Stored entries
* * * *

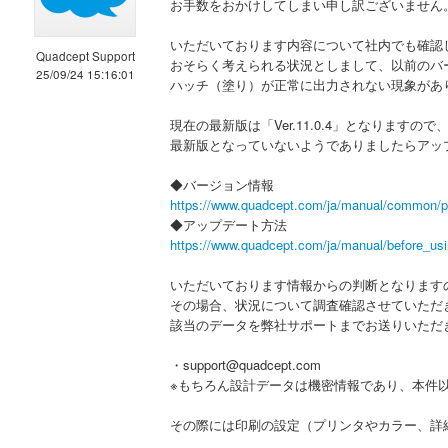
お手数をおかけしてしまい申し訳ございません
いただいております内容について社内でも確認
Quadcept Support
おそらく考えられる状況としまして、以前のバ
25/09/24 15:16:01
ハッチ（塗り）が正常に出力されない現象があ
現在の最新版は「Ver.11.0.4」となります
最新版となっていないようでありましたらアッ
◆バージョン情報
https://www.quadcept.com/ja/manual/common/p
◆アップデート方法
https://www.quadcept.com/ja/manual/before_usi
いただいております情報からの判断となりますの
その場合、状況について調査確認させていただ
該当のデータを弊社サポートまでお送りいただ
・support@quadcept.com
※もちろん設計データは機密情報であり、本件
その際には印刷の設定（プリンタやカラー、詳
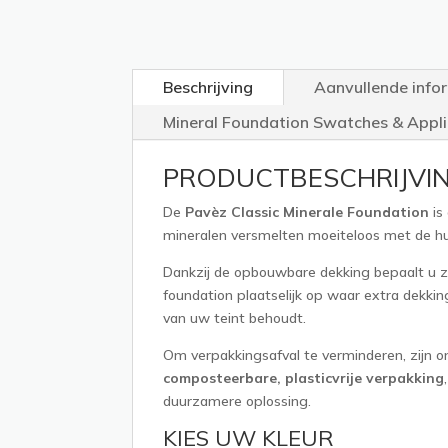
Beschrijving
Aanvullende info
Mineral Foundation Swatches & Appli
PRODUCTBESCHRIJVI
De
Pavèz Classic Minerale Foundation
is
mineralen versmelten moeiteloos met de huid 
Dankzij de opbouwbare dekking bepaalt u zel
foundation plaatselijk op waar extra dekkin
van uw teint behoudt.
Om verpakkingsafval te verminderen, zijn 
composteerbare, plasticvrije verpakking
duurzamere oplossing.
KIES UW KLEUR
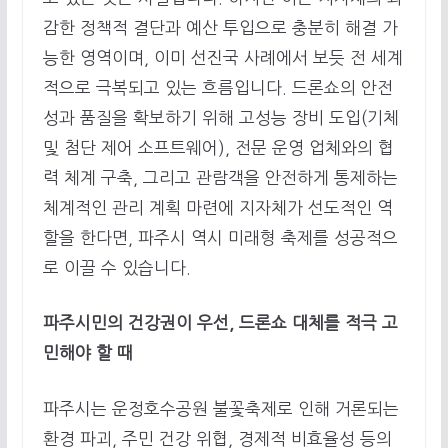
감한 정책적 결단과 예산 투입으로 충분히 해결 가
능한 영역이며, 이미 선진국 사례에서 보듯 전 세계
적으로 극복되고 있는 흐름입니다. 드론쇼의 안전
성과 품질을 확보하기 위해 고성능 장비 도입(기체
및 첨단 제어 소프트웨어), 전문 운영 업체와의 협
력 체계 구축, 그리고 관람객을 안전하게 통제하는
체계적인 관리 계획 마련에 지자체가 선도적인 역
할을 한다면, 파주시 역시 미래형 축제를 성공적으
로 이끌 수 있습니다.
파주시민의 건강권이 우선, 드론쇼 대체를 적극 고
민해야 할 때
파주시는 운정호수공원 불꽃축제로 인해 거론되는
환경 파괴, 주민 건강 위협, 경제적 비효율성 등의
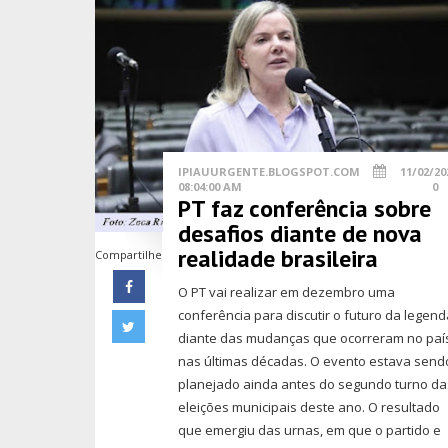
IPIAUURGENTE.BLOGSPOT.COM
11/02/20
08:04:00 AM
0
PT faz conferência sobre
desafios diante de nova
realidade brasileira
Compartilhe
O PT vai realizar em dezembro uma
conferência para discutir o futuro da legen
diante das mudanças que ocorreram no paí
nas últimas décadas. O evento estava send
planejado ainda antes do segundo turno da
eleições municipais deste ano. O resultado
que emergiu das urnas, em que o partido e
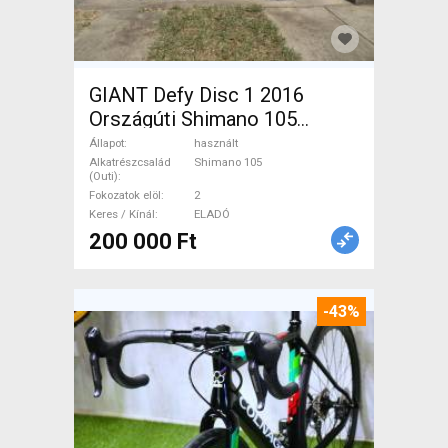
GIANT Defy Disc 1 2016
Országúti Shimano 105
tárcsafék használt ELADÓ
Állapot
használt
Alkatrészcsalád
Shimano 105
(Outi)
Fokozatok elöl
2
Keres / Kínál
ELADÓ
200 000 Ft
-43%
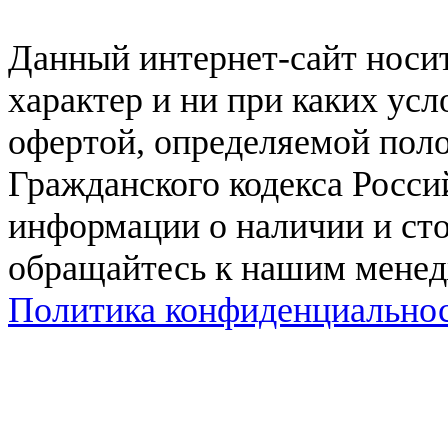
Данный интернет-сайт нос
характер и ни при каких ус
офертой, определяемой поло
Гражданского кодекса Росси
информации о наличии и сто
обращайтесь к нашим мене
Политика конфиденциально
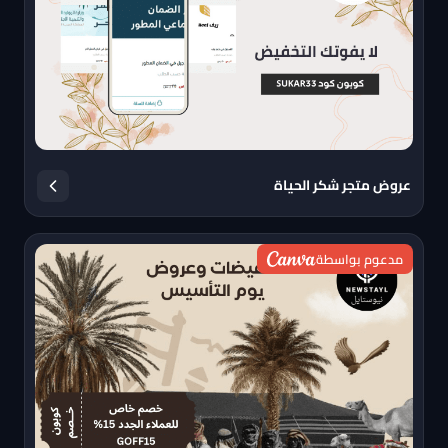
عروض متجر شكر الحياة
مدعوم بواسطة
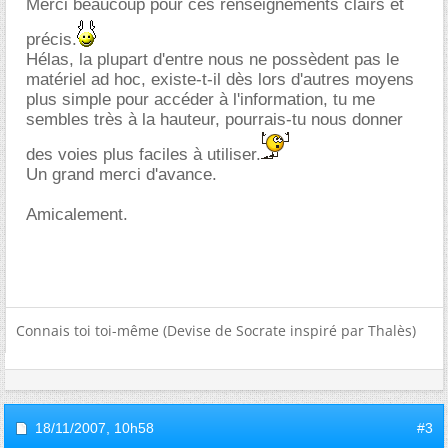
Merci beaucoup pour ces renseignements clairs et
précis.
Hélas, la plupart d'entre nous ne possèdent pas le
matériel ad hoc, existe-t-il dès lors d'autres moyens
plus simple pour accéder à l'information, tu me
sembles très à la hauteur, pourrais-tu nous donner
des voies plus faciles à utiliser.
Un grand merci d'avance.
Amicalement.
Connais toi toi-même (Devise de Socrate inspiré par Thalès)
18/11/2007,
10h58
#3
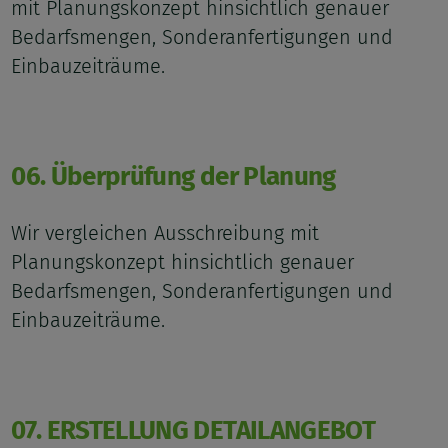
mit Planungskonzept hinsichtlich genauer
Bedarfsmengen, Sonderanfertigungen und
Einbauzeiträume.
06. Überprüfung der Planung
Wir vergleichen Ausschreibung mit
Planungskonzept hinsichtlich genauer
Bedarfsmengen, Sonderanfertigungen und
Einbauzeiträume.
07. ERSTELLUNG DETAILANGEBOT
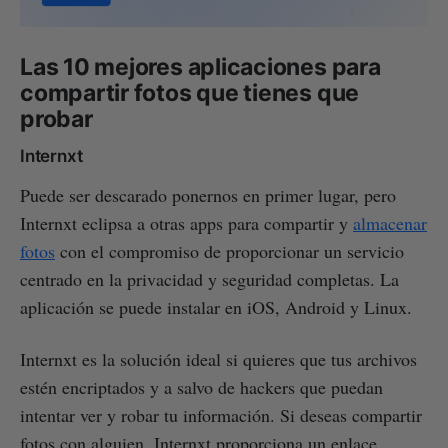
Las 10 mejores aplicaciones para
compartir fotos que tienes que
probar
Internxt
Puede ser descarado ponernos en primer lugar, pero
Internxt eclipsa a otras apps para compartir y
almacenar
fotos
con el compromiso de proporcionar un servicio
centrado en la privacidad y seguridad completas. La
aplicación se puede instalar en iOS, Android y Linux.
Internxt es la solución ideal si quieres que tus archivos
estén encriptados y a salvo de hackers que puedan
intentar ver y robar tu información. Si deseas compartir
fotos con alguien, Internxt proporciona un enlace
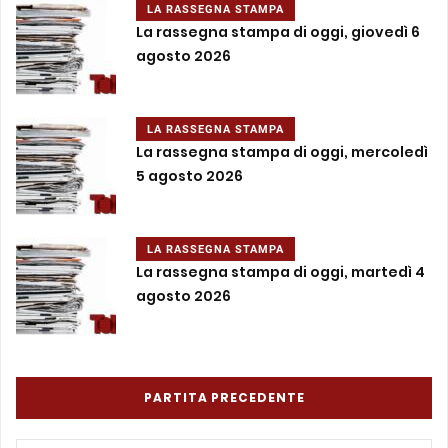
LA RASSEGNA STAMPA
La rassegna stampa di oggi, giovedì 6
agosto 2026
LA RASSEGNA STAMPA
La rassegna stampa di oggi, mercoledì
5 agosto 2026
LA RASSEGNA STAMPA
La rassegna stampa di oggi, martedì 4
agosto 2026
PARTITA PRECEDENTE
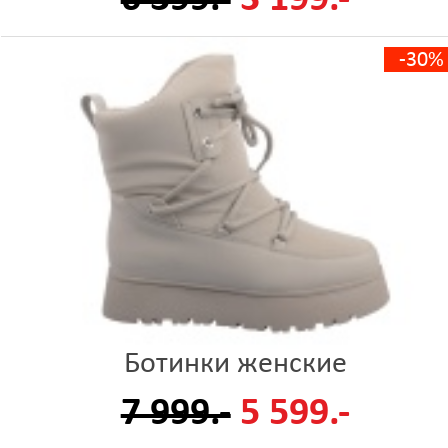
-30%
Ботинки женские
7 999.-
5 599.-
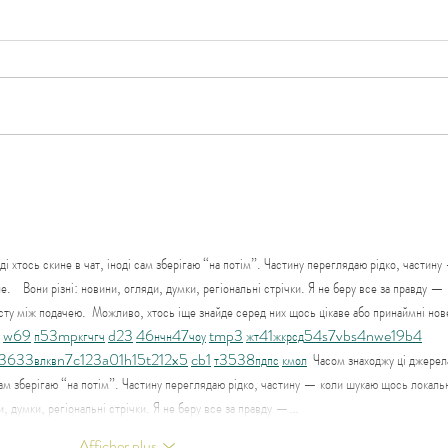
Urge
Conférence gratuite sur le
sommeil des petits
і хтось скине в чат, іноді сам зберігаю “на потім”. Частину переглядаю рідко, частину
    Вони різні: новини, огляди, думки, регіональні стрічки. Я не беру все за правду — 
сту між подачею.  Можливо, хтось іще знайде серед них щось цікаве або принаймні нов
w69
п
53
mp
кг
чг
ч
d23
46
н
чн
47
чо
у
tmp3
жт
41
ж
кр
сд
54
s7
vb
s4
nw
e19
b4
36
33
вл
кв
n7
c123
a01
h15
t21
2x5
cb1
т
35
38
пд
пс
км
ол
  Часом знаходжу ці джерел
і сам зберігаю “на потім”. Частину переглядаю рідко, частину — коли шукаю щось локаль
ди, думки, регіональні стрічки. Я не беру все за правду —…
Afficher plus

* * * *

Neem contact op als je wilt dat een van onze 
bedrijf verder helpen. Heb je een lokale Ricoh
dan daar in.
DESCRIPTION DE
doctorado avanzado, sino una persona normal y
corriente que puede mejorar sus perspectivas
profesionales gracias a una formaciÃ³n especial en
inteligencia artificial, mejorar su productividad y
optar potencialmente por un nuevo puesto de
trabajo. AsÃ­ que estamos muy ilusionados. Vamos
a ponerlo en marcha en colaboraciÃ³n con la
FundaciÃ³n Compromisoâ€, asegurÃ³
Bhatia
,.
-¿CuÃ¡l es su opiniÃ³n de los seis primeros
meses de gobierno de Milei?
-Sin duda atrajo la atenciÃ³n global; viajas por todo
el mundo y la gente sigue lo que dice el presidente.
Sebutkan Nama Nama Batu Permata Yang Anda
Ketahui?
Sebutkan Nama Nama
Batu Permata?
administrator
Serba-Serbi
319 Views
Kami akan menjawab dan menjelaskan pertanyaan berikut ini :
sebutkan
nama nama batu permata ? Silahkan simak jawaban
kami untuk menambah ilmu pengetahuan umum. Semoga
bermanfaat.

* * * *

Leave out the images and write out the lines above exactly, from the one with "お手数をおかけしてしまい申し訳ございません" up to and including the one with "Dankzij de opbouwbare dekking bepaalt u zel".

▸ **Answer to this problem**:
お手数をおかけしてしまい申し訳ございません
いただいております内容について社内でも確認
Quadcept Support
おそらく考えられる状況としまして、以前のバ
25/09/24 15:16:01
ハッチ（塗り）が正常に出力されない現象があ
現在の最新版は「Ver.11.0.4」となります
最新版となっていないようでありましたらアッ
◆バージョン情報
https://www.quadcept.com/ja/manual/common/p
◆アップデート方法
https://www.quadcept.com/ja/manual/before_usi
いただいております情報からの判断となりますの
その場合、状況について調査確認させていただ
該当のデータを弊社サポートまでお送りいただ
・support@quadcept.com
※もちろん設計データは機密情報であり、本件
その際には印刷の設定（プリンタやカラー、詳
Beschrijving
Aanvullende info
Mineral Foundation Swatches & Appli
PRODUCTBESCHRIJVI
De
Pavèz Classic Minerale Foundation
is
mineralen versmelten moeiteloos met de huid 
Dankzij de opbouwbare dekking bepaalt u zel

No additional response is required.